Abstract
Between the 1970s and 1990s much of the Discourse around development in Egypt revolved around framing the country as a victim of demographic misfortune, requiring the intervention of economic and technical experts. During this period much of the focus of development work undertaken in the country has been in the southern region known as the Sa’id or Upper Egypt (Zaalouk, 2004, Unicef, 2007). This mainly agricultural area is by most accounts home to some of the poorest governorates of the 27 that make up the republic, making it one of the poorest regions in the country. Beyond its human development profile, Upper Egypt has occupied a very unique place in Egyptian nationalist narrative since the end of the colonial period. Egypt’s Cairo-centric national development priorities have historically produced initiatives aimed at eradicating behaviors deemed ‘backwards’ or ‘pre-modern’ at the provincial levels.
This paper argues that despite a strong central government in Egypt with virtually no decentralized bureaucracy, the neoliberal reforms of the 1970s have created the conditions for NGOs (international and Egyptian) to replace the national government as loco-parentis, particularly with regard to the delivery of services associated with social and economic development. Drawing on interview data, textual analysis, and six months of ethnographic fieldwork gathered while embedded with a leading Cairo-based American NGO, this paper reveals the ways in which a new rural-urban dualism at the provincial level has emerged during this most recent period.
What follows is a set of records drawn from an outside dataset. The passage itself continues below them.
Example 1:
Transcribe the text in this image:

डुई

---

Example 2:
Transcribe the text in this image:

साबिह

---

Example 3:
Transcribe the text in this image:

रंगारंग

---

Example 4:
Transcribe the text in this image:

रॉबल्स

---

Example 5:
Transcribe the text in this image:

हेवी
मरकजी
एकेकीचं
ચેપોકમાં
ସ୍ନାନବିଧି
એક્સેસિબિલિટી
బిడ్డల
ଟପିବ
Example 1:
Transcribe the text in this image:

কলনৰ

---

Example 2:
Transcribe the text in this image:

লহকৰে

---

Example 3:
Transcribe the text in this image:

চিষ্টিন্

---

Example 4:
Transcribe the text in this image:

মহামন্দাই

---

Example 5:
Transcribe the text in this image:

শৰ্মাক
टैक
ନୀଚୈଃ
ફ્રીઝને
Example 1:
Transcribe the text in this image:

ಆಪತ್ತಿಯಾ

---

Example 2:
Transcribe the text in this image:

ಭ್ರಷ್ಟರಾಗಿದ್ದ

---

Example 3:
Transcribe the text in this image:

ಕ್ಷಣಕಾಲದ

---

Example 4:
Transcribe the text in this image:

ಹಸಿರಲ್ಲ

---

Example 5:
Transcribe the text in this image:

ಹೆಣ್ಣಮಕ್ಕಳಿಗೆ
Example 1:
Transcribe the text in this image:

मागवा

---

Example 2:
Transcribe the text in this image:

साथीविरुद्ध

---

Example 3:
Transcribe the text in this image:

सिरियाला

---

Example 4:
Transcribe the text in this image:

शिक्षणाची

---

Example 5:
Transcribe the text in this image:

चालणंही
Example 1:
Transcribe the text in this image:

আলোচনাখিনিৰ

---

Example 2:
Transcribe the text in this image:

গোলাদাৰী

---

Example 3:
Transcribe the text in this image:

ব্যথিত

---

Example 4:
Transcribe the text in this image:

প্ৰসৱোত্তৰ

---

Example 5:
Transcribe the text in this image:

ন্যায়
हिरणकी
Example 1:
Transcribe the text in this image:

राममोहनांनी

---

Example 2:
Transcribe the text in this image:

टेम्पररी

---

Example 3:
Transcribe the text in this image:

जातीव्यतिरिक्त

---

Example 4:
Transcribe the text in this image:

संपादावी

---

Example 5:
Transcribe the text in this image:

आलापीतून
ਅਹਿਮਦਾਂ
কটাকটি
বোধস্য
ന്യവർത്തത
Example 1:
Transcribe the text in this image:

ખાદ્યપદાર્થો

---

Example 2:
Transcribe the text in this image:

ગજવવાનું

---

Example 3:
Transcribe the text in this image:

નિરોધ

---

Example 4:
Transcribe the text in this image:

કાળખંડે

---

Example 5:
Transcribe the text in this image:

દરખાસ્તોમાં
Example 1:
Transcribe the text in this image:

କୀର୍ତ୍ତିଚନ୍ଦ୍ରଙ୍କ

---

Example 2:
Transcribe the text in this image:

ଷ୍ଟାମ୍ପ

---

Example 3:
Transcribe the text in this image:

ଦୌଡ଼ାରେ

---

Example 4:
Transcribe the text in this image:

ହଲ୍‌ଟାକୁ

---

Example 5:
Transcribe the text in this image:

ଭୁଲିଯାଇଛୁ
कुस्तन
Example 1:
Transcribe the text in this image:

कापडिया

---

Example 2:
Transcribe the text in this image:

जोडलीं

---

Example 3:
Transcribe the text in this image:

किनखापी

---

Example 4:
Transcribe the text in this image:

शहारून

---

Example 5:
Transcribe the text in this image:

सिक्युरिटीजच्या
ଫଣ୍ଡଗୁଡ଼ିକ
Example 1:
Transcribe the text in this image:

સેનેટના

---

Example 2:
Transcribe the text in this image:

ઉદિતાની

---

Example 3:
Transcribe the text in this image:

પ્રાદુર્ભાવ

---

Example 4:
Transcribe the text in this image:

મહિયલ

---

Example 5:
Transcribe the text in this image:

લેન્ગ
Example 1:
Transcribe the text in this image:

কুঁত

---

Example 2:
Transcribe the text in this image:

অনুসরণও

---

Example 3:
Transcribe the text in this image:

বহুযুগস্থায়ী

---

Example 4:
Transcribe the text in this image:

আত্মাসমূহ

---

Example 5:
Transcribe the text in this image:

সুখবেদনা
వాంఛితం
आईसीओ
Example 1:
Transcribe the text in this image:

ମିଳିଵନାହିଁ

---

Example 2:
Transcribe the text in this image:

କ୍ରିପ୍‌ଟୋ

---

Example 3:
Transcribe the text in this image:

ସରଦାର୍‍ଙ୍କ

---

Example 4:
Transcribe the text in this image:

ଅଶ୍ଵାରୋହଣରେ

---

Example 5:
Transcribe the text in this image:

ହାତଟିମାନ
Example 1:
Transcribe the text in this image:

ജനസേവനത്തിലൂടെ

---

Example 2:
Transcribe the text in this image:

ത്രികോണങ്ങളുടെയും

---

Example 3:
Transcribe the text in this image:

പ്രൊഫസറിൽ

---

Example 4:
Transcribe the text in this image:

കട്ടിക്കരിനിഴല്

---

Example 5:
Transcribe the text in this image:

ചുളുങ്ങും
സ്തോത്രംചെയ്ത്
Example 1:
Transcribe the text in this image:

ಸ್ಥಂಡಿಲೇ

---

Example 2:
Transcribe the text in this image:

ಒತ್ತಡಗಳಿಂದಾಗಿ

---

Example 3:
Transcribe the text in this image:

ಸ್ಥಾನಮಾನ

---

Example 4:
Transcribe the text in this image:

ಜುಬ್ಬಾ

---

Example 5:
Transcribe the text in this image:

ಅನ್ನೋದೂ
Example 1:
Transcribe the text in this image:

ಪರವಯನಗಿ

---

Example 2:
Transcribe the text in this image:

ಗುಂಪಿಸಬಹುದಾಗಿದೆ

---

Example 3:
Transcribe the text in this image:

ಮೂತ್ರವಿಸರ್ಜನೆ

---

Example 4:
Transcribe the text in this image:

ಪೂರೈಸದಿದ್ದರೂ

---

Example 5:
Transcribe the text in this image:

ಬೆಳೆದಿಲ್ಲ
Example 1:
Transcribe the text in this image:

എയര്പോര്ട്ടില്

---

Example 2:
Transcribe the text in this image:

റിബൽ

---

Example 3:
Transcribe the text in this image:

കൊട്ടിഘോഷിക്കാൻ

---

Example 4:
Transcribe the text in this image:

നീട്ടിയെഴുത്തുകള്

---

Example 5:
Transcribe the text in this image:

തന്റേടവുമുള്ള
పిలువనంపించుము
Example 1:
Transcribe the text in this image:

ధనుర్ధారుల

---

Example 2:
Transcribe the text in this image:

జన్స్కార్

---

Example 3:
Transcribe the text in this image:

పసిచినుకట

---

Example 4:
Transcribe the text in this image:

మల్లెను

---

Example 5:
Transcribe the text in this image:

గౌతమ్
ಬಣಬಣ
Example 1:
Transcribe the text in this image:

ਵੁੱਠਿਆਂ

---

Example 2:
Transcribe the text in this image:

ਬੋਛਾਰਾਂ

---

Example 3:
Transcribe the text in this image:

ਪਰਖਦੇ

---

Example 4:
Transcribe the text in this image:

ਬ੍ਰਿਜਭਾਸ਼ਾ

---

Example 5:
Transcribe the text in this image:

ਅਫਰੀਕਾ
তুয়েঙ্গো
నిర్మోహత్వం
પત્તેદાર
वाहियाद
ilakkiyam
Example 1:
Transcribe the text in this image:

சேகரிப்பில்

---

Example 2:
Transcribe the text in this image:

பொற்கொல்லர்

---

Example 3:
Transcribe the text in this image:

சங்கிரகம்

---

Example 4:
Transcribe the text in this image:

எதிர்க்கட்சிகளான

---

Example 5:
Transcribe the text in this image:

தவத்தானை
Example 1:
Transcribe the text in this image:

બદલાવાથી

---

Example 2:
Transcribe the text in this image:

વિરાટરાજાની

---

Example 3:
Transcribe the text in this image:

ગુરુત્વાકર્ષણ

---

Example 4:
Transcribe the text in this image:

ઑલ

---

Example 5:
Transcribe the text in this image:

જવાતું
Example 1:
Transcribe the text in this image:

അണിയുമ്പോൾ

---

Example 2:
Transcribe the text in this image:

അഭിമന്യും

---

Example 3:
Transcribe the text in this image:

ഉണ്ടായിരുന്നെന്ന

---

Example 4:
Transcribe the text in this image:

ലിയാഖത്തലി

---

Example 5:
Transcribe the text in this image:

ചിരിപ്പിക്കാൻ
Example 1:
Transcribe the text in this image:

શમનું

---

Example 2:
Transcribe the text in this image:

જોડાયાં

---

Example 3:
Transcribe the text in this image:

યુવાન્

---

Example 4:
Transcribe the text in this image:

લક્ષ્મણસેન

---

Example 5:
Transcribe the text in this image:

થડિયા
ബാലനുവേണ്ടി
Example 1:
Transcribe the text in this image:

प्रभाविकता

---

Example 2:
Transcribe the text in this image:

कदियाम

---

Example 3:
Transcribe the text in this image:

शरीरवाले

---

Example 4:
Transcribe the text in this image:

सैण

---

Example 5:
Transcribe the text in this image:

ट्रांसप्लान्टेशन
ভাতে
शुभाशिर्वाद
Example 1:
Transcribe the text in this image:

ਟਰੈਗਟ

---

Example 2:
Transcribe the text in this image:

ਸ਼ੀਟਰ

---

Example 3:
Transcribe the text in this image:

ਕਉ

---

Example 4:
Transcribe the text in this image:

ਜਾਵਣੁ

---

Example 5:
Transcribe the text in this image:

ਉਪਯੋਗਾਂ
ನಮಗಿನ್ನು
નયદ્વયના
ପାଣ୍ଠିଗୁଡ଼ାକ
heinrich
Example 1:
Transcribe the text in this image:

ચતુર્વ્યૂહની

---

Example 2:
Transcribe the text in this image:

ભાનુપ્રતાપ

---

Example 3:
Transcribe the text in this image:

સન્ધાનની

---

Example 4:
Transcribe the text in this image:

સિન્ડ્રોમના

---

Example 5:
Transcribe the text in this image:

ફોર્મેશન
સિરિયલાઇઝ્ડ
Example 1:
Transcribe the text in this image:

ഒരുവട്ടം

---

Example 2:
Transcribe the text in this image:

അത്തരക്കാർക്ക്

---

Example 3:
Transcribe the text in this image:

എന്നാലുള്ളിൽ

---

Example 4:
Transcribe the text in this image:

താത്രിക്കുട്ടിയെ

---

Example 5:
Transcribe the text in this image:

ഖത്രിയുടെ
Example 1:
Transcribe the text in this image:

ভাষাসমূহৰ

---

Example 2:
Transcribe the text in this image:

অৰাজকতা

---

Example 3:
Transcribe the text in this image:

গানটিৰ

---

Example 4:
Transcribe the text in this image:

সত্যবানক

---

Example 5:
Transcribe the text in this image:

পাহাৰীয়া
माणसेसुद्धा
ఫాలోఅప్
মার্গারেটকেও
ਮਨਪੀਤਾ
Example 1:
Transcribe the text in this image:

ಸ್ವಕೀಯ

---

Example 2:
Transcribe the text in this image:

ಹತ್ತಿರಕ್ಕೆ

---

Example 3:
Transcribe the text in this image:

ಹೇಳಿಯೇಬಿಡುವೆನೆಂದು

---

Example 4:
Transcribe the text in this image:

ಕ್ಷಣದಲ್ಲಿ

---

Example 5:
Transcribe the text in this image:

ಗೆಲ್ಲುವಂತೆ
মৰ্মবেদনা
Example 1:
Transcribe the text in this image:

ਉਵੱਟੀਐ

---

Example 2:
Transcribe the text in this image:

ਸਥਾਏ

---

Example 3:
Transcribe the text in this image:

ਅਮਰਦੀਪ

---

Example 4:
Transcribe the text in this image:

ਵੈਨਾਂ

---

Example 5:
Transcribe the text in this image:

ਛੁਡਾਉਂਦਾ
This poststructural analysis argues that along with the aforementioned historical developments, prevailing development logics of “empowerment” (particularly those concerning women), embody what Foucault (1969) as citied in Mills (1997) calls discursive formations. This framework uncovers the systematizing effects Discourse has on the ways people think and behave within a particular social, cultural, and historical context (Mills, 1997). In the context of this study, this framing reveals the ways in which NGOs have become not only responsible for delivering “development” services previously the charge of the national government, but more importantly an integral part of Cairo’s cultural war on rural Upper Egypt as a whole. These developments suggest that culture remains the primary unit of analysis, and affecting it through intervention continues to be a preoccupation of the development community.